Day1:そうですね……。プロチームを離れてから、引退を決めるまでに時間はかかりました。
当時の状況は芳しくなく、1部リーグにあがってからは、一転して負け続けることになってしまったんです。やはり強豪が多いので甘くはありません。
僕としては「負けがこんでいるチームだからこそ、一番練習する必要がある」と思っていて、練習を16時間していたのはそんな時期でした。日々、張り詰めていたし、緊張感がありましたね。
それでも結果はついてくることなく、1部リーグの2シーズン目も、大幅に負け越したまま終えることになったんです。そこで今後を考えることになりましたね。
チームに長く居すぎたことで甘えが出てきたのではないかと思えたし、それでは上を目指せない。結果、「すみません、チームを抜けます」となったんです。
これが2017年4月頃の話ですが、この時点では引退を決めていたわけではありません。他のチームを探すつもりでした。
そんな中、「LJL CS」解説者の誘いがかかりまして……。悩みましたね。少なくともプレイヤーと解説者の両立は無理だとわかっていましたし。
――難しい決断だと思います。
Day1:ひとまずは解説を担当することにしましたが、それでもプレイヤーを続けたい思いは捨てきれませんでした。今後、自分がどうすべきか悩み続けてましたね。8月上旬、LJL CSの解説を1シーズン終えて、いよいよ「今後どうするんだ?」という話も本格化します。そこでもまだ悩んでいて決めきれなかった。
そして、決断のきっかけになったのが、夏の終りのLJLファイナル観戦です。(※LJLファイナルは、日本のプロリーグの最終王者決定戦。リーグ上位の2チームで戦う)。ファイナルはリーグ戦を勝ち昇ってきた2チームですから、どちらも強豪で、優れたプレイヤーたちが所属しています。しかし、勝負ですから、一方が勝って、一方は敗者になってしまう。それだけじゃなく、ファイナルに出られなかったチームにも、優れたプレイヤーがたくさんいるわけです。やるせないですよね。
そこで考えたんですね。今後、選手として区切りをつけなきゃいけない選手も出てくるだろうと。
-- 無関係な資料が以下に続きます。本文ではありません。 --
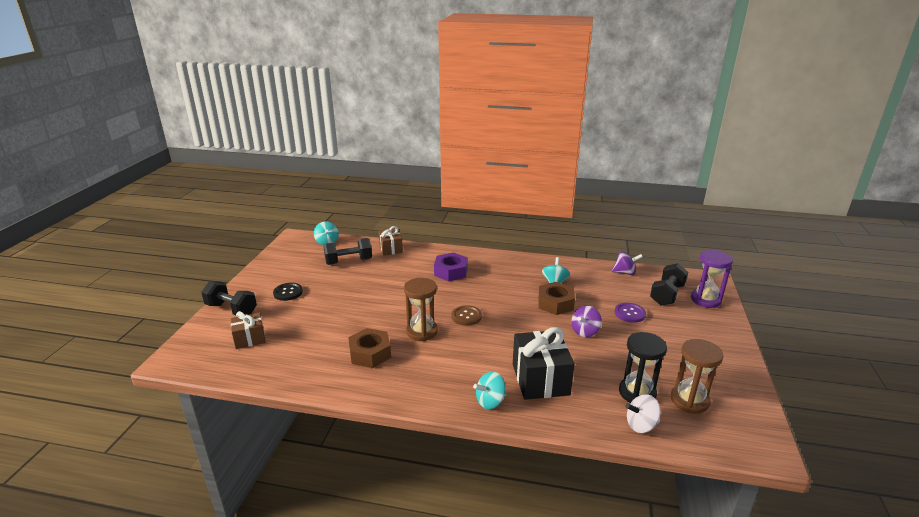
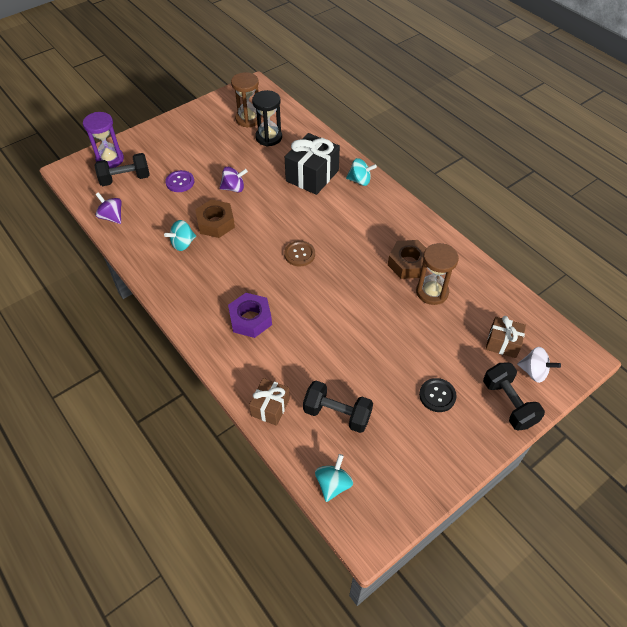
camera: 140 degrees left, 25 degrees up
(422, 331) = (350, 261): brown hourglass -> brown hourglass (432, 292)
(641, 425) = (294, 124): white spinning top -> white spinning top (534, 372)

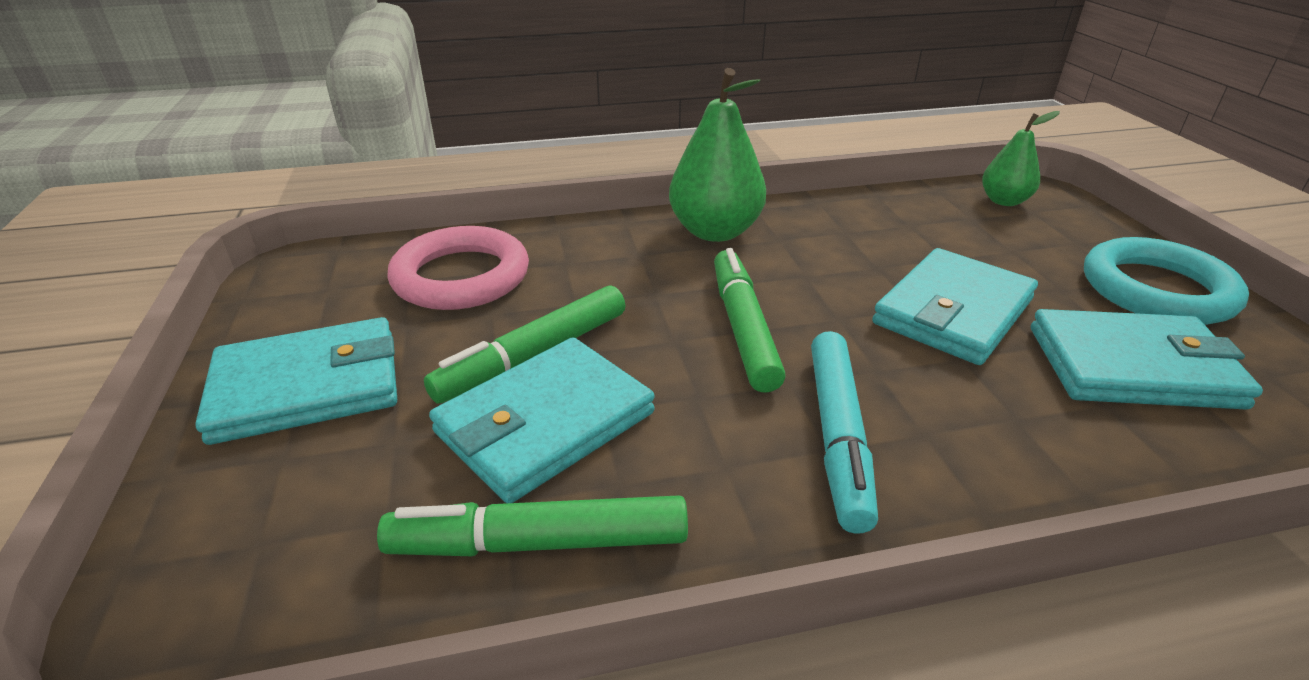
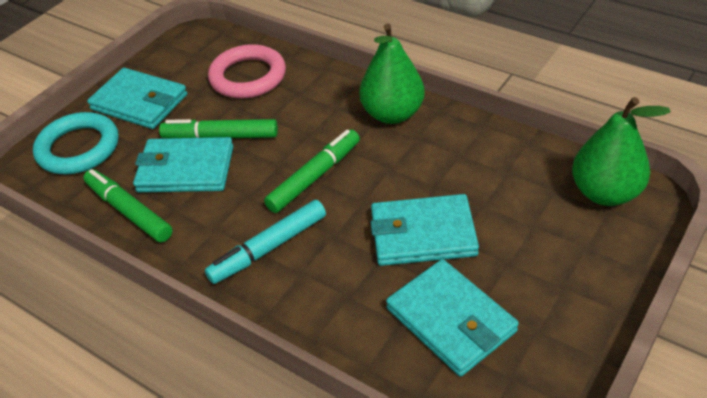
camera: 50 degrees right, 10 degrees up
(1004, 201) = (605, 192): green pear -> green pear, size x1.68
(1156, 290) = (565, 302): turquoise ring -> turquoise ring (78, 148)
そのときに彼らに道があるんだろうかと。プロゲーマーとして他のチームへ移籍したり、バックアップスタッフになれるならともかく、ほかの道があるのだろうかと。プロゲーマーなんて、ゲーム以外には何もなかったりしますから。
でも、もしも自分が解説としてやっていけるならば、後からきた彼らも必ずやっていけるはずだと。そういう新しい道に貢献できるなら、もう自分はプロプレイヤーでなくてもいいのではないかと。そんな答えが浮かんできました。
――業界の発展のために、自分を犠牲にするような感覚でしょうか。
Day1:いや、そんなに大げさではなく、自己犠牲というより仲間意識みたいなものかもしれません。同じゲームをプレーして、同じ世界を共有している仲間なんですね。ゲーマーって「ゲームが好きだ」というゆるい共通項でも、なんだか仲間意識を持つところがあるじゃないですか。そういうのはベースにあると思います。